F. B. : C’était l’une des raisons principales pour lesquelles Marwan a décidé de se porter candidat pour les élections. Il sentait que certains pays occidentaux, comme des pays de la région et Israël parlaient d’un ton enthousiaste de la mort d’Arafat, en considérant l’époque d’Arafat comme une époque de terrorisme et en prédisant qu’une nouvelle ère s’ouvrira maintenant.

Cela enrageait beaucoup Marwan, parce que condamner Yasser Arafat, c’est condamner toute la lutte palestinienne, donc aussi l’Intifada palestinienne. En même temps, ils embrassaient Sharon en oubliant sa responsabilité dans l’occupation. Marwan voulait mettre l’accent sur l’époque d’Arafat ; c’est une époque envers laquelle nous sommes fiers en tant que Palestiniens et que nous voulons perpétuer.

  • CDH : À quoi doit s’attendre Mahmoud Abbas après sa victoire ?

F.B. : Il y a beaucoup de défis pour Abbas dans la prochaine période. Le premier est d’élargir la démocratie et d’arrêter la corruption comme, évidemment, l’occupation israélienne. Les Israéliens sont toujours dans la même position. Sur le terrain, rien n’a changé.
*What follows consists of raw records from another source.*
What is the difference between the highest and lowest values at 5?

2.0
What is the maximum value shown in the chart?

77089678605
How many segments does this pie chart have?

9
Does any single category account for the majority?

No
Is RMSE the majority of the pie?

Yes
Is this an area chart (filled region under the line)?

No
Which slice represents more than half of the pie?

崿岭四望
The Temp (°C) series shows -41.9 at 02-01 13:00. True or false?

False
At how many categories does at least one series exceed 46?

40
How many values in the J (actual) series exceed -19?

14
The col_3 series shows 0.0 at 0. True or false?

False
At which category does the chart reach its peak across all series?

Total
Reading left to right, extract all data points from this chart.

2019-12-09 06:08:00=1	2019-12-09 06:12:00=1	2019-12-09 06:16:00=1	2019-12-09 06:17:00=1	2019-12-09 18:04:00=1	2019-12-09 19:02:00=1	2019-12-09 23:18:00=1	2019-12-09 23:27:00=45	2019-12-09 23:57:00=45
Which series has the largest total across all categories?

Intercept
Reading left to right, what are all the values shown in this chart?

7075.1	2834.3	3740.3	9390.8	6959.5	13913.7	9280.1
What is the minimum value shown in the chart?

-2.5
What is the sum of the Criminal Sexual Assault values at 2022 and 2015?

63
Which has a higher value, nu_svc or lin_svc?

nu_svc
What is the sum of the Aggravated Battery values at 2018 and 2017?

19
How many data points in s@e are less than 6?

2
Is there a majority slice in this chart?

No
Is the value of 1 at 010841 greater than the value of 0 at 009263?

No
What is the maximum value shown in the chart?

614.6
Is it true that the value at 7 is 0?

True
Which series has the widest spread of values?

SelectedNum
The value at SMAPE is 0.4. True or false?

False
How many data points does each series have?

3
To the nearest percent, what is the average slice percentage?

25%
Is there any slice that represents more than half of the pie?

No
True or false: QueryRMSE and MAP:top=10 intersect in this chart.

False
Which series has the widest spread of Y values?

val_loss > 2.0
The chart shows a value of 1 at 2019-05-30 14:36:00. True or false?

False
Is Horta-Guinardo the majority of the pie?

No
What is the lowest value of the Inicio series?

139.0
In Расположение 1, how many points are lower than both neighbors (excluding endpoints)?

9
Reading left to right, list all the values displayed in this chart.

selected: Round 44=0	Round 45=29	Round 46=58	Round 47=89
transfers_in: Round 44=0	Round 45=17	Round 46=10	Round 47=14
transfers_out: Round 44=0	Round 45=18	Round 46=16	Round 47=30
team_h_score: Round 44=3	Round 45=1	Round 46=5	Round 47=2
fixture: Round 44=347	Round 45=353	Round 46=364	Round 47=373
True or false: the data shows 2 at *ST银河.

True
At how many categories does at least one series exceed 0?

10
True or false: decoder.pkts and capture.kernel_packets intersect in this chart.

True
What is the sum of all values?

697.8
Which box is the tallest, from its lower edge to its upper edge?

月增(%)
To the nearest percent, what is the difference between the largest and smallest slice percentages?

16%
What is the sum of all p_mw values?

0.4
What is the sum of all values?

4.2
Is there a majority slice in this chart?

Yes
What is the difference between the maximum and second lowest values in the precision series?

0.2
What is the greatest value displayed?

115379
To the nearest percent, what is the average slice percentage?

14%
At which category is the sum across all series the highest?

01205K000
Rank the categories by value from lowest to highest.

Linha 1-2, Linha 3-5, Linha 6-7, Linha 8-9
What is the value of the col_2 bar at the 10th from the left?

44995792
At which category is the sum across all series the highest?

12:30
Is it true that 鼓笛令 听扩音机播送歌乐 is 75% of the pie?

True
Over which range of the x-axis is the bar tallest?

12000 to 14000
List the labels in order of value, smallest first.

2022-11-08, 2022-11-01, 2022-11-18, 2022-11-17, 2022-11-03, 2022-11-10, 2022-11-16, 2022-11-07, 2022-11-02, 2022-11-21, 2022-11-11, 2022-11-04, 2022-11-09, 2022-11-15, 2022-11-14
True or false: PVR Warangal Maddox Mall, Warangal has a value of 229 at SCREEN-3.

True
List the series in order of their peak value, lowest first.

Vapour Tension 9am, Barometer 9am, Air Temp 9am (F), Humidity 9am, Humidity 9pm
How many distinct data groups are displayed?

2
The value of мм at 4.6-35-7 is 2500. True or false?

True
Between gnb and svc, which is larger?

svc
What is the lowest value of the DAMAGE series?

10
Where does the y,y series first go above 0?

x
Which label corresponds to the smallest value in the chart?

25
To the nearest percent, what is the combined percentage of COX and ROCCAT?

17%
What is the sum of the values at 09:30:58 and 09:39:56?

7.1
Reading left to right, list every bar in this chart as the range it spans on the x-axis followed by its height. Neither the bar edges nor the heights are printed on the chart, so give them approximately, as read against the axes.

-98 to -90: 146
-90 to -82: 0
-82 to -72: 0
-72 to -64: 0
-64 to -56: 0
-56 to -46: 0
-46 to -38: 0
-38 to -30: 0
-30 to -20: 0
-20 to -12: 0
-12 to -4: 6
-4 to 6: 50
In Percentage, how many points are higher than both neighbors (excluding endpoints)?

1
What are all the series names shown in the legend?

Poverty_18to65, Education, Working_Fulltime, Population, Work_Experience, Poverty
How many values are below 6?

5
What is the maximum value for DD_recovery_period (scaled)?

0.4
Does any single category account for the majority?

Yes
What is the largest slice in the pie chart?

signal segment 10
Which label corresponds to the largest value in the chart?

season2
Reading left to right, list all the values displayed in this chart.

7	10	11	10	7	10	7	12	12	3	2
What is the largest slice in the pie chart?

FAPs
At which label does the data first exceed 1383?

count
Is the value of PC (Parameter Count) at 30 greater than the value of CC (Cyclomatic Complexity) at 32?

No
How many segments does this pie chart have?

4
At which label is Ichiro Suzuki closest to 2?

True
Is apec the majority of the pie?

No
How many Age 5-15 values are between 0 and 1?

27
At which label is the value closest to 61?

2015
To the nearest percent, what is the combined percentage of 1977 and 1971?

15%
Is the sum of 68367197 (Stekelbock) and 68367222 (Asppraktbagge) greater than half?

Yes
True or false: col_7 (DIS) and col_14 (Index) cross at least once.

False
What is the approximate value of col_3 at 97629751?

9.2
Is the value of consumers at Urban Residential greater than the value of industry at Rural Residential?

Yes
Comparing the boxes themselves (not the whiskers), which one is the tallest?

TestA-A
Yasser Arafat est mort, maintenant il y a des élections, mais du côté israélien rien n’a changé.

Alors pourquoi tout le monde s’exhalte soudain pour la paix ? Rien n’a changé dans la mentalité des occupants israéliens. Le deuxième défi concerne la communauté internationale. Ceux qui essaient de voir la nouvelle époque comme une nouvelle époque de paix, comme si Sharon avait aussi changé, n’ont rien compris.

Fadwa Barghouti
Le 26 novembre 2004, Fadwa annonce les intentions de Marwan pour la campagne.

C’est la responsabilité de la communauté internationale de réellement jouer son rôle, en augmentant la pression sur Israël, pas sur les Palestiniens. Les Palestiniens ont fait de leur mieux en organisant des élections d’une façon démocratique. Nous sommes disposés à renouveller les négociations et le processus de paix, mais c’est aux Israéliens de donner maintenant quelque chose de substantiel aux Palestiniens. Ca c’est le vrai défi pour Mahmoud Abbas.

Je suis optimiste. Les Palestiniens gagneront finalement parce que nous nous battons pour nos droits élémentaires. Mais, à court terme, je suis pessimiste. Les Israéliens et la société palestinienne demandent à Mahmoud Abbas beaucoup de choses qu’il ne pourra pas accomplir. Il sera vite bloqué et ce sera à la communauté internationale de l’aider en augmentant la pression sur Israël.